Not too long after their credit cards were paid off, Beck was laid off.

Prior to losing her job, Beck had been unsuccessful at sticking to a budget. But now she had no choice. “I really couldn’t be tempted to spend if I wanted to eat,” Beck recalled. “I learned to live on pretty much nothing.”

Trying Times

Flash forward four years and Beck lands her first full-time job since she was laid off.

Beck and her family hadn’t turned to credit cards during that time, but still owed money on her student loans and their mortgage. Additionally, during those four years Beck sought employment, Beck’s husband took out a car loan and she had borrowed money to buy a rental property. AKA they owed more now than they did four years ago.

Feeling financially empowered by her new salary, while still living on a furloughed budget, Beck was motivated to pay off her “long-deferred student loan.” She did so in five months. Now her husband was motivated to pay off his auto loan and Beck decided to sell her rental property.

The idea that Beck and her family could be debt-free was starting to look like a reality, at least in her mind.

Talking about her debt payoff journey with others – including strangers in the grocery store – was motivating for Beck. “Their reaction kept me motivated,” she said.

“When I get obsessed with something I can’t stop talking about it, and that theme continued with paying off debt,” Beck shared. “Being obsessed really help. The things you pay attention to are what you make progress on,” she says.
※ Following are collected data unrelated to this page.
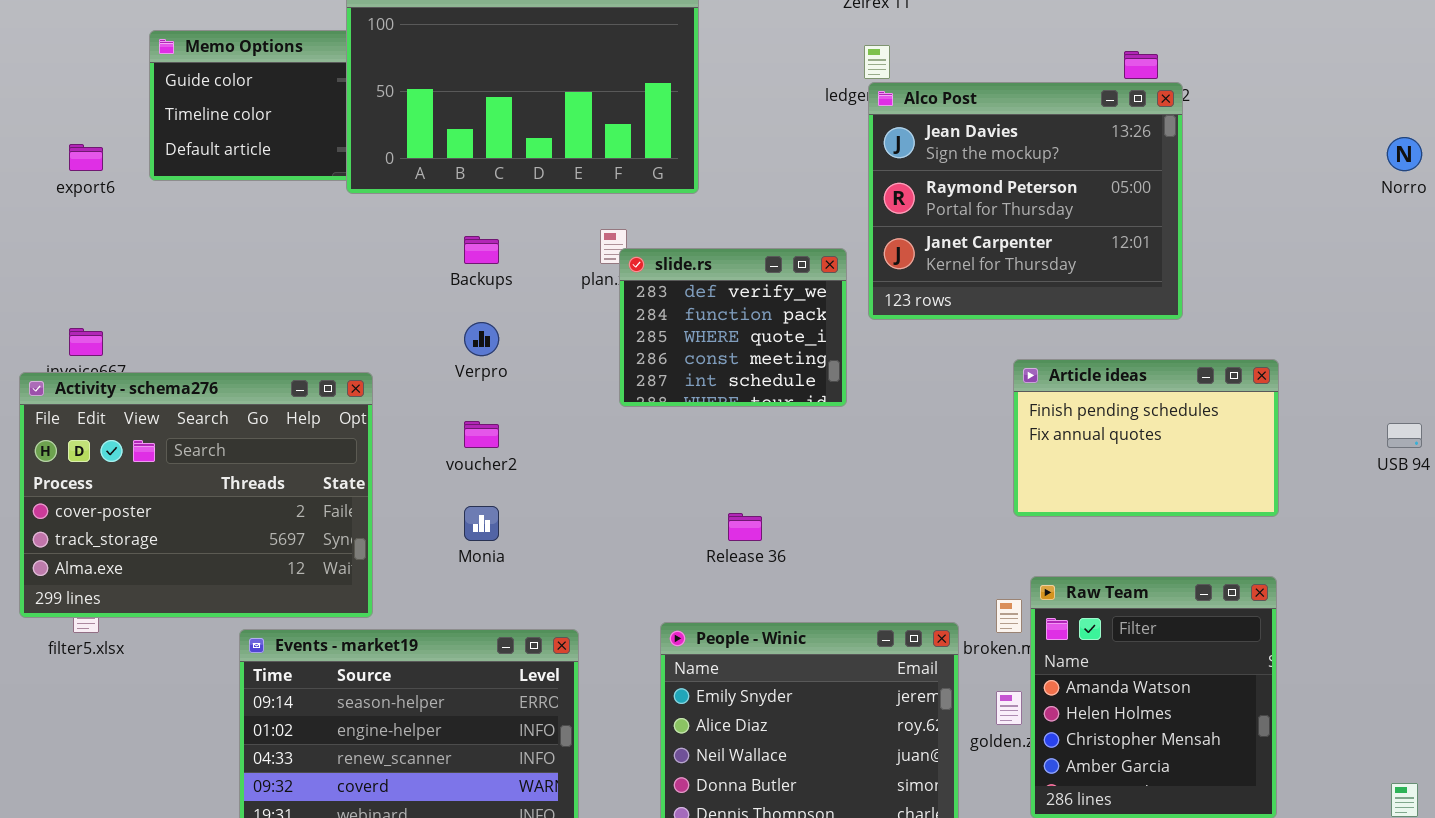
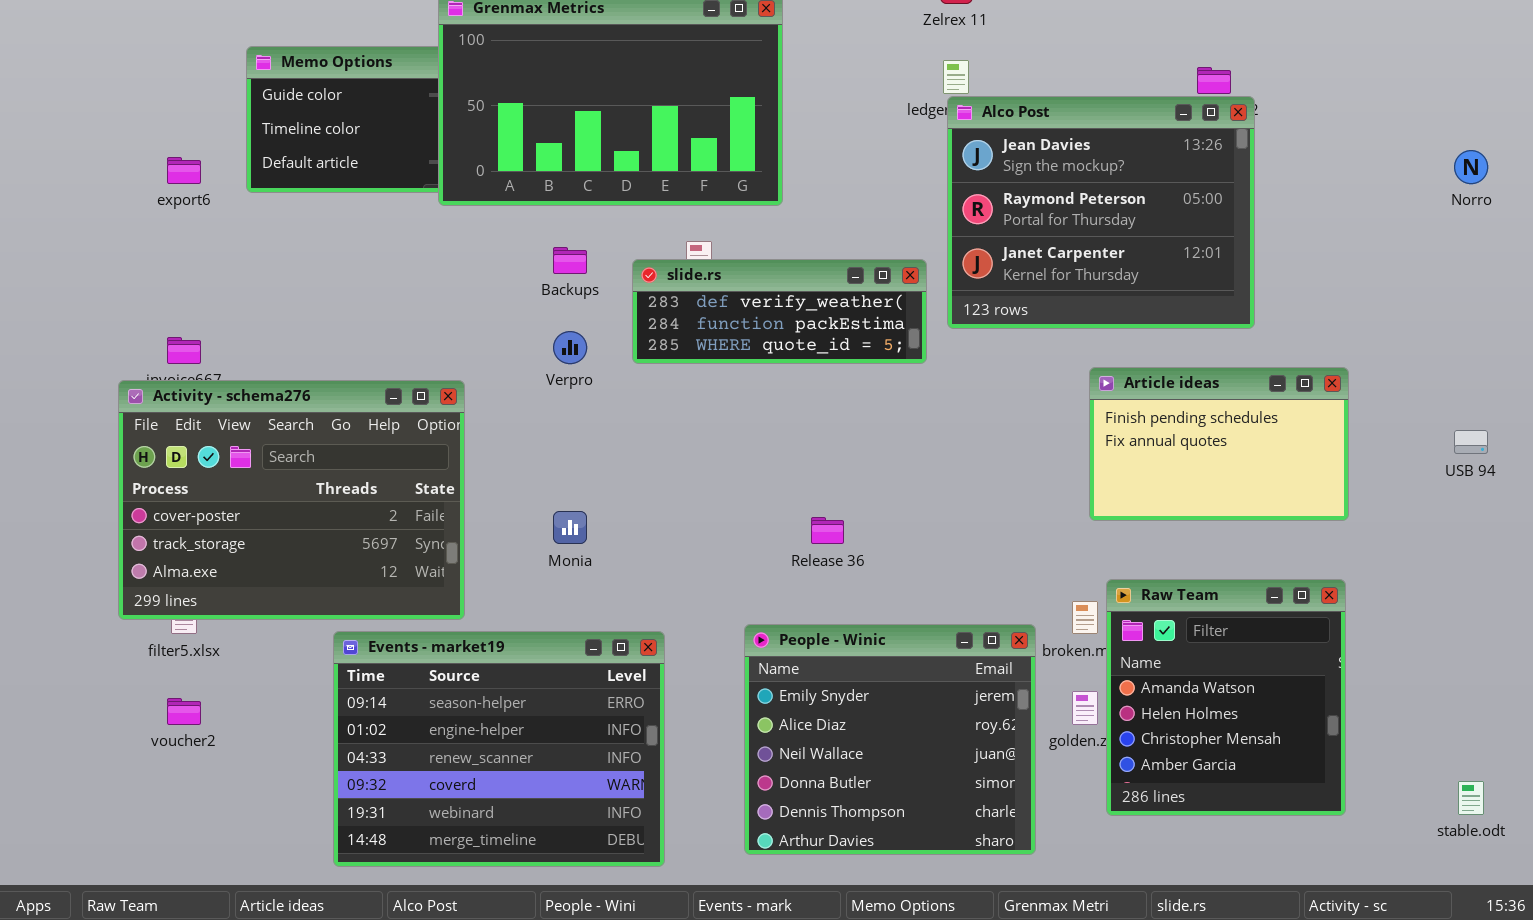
slide.rs: [619,248,847,407] -> [632,259,927,364], resized
voucher2: [464,421,499,448] -> [167,698,201,725], moved

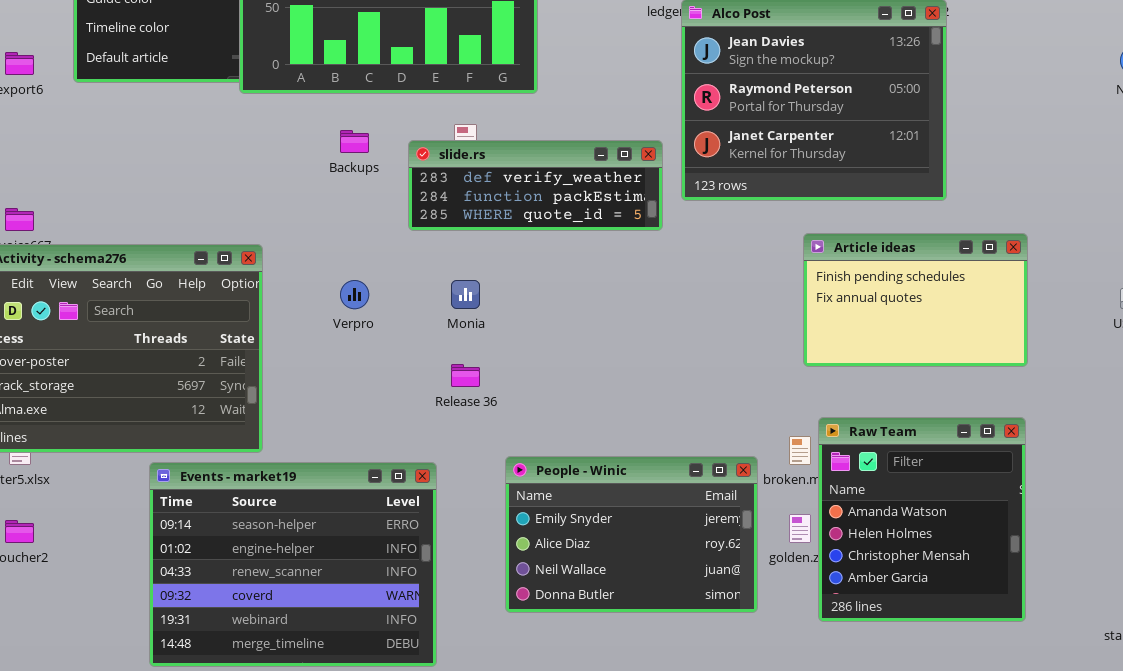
Verpro: [553,331,587,364] -> [340,280,369,309], moved
Monia: [553,511,587,544] -> [451,280,480,309], moved
Release 36: [811,517,844,544] -> [451,364,480,387], moved
People - Winic: [744,624,1036,855] -> [505,456,758,613], resized

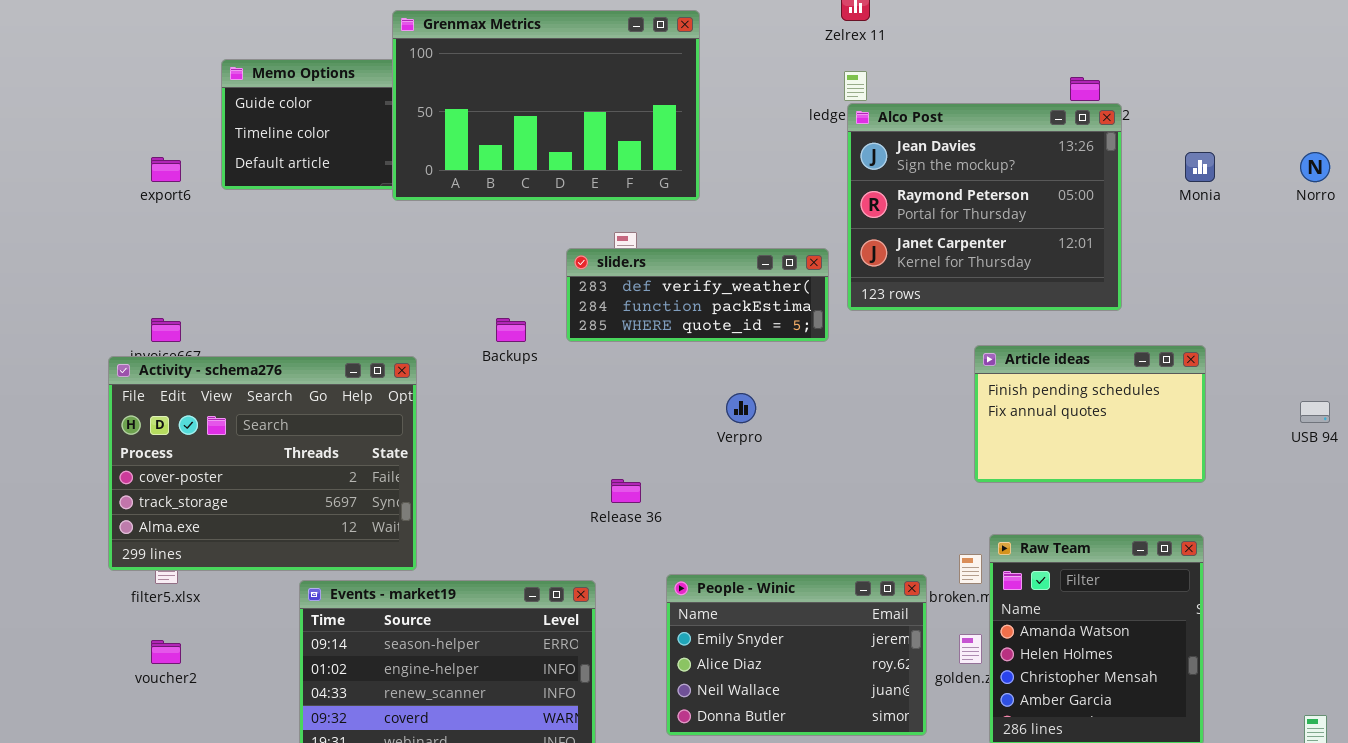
Backups: [340,130,369,153] -> [496,318,526,342], moved
Verpro: [340,280,369,309] -> [726,393,756,423], moved
Monia: [451,280,480,309] -> [1185,152,1215,182], moved

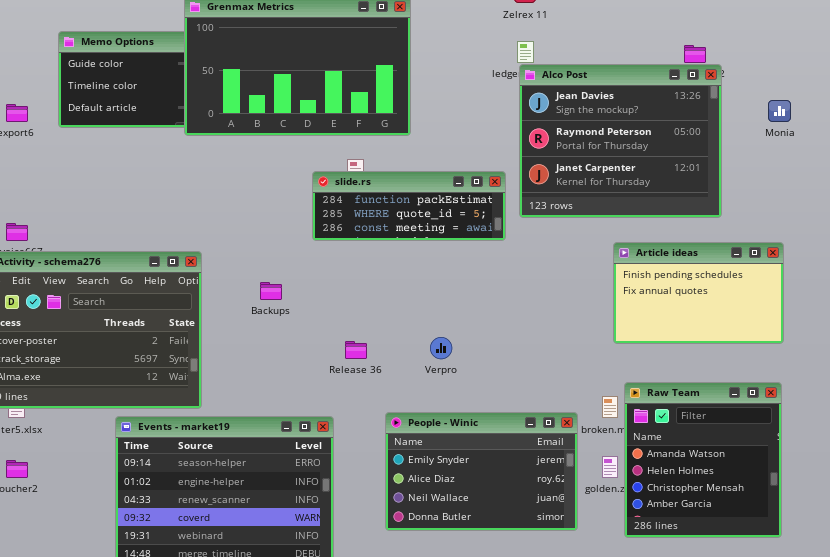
slide.rs: [566,248,829,342] -> [312,171,506,241], scrolled down 1 row
Backups: [496,318,526,342] -> [260,282,282,300], moved
Verpro: [726,393,756,423] -> [430,337,452,359], moved

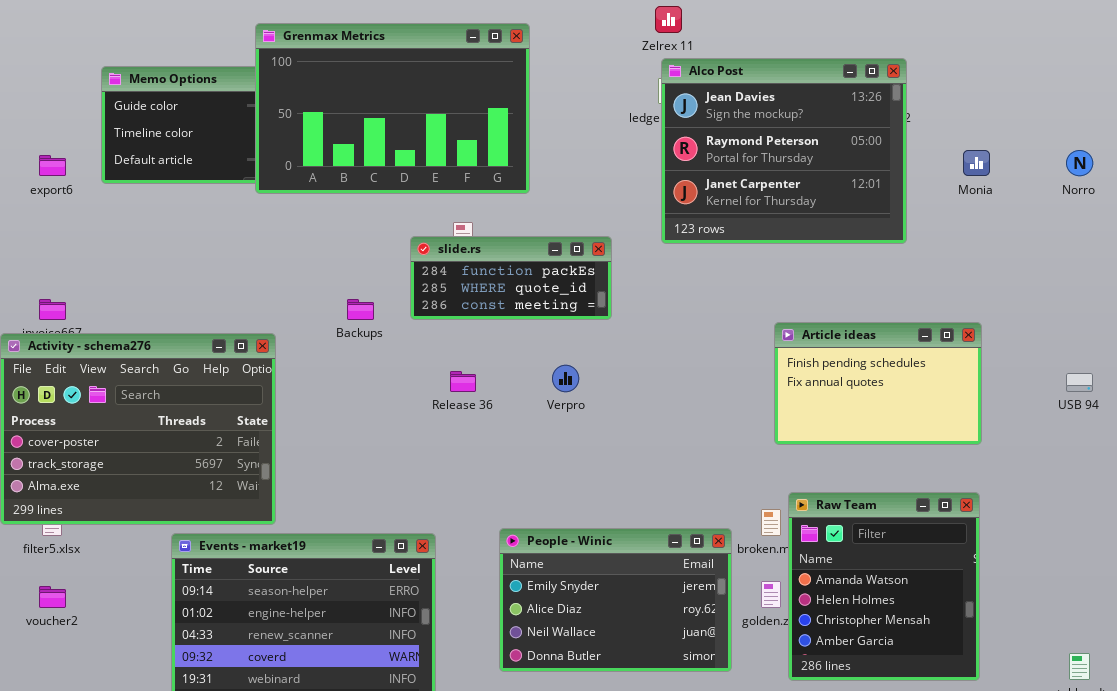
Alco Post: [519,64,722,218] -> [661,58,907,244], moved
slide.rs: [312,171,506,241] -> [410,236,612,320], resized
Backups: [260,282,282,300] -> [347,299,374,320], moved
Verpro: [430,337,452,359] -> [552,365,579,392], moved
Release 36: [345,341,367,359] -> [450,371,476,392], moved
Jackie Beck’s Debt-Free Journey

It took Beck 10 years of literally paying off one debt at a time, but now Beck and her family are debt-free.

“People are always asking for tips or saying ‘wish I could do that too’,” Beck says about her debt free status. “I find that sad because many times they can!”

Beck recognizes the mental toll that paying off debt can have on people, and stresses the importance of changing your mindset when it comes to finances.

“If you have enough money to pay your bills, in theory, you should be able to get out of debt,” she says.

For those, like Beck, who earn a pretty decent living but still live paycheck-to-paycheck, Beck says there’s nothing wrong with taking a break in between paying off your debt, so long as you don’t incur more debt moving forward.

During her debt payoff journey, Beck and her family traveled to various places in the U.S., as well as exotic destinations like Paris and New Zealand. The family also incurred unexpected expenses like multiple surgeries, braces, weekly veterinary visits for the family’s sick cat, home improvements, and minor and major car repairs.

How did Beck survive?!

“Only spend money you already have,” Beck recommends. “Save up the money first! You can have a life too, but only do it with money you have in advance.”

Jackie’s Advice for Paying Off Debt

  • Track your spending daily

The biggest tip I recommend to those looking to stay motivated to pay off their debt is to track your spending as you are going throughout your day – not at the end of the month or at night when you’re reflecting on your day.

“If you go buy a hamburger for $6, write it down and see how you feel about it,” says Beck. “Did you receive any value from that burger? Was it worth the cost?”

Beck notes it’s easier, at least in her experience, to eliminate or reduce expenses that are less important to you when you can see in black-and-white just how much something you’re spending on something like eating out at lunch, and how it makes you feel.

  • Don’t get discouraged

“Everybody has setbacks,” notes Beck. “Expect that those will happen and try not to be discouraged by them,” Beck recommends.

  • Avoid Credit Cards

“Make no new debt the focus!” Beck shared. “If you really focus on not borrowing any new debt, no matter what, then, as long as you make minimum payments on your credit cards, if not more, you will get out of debt.”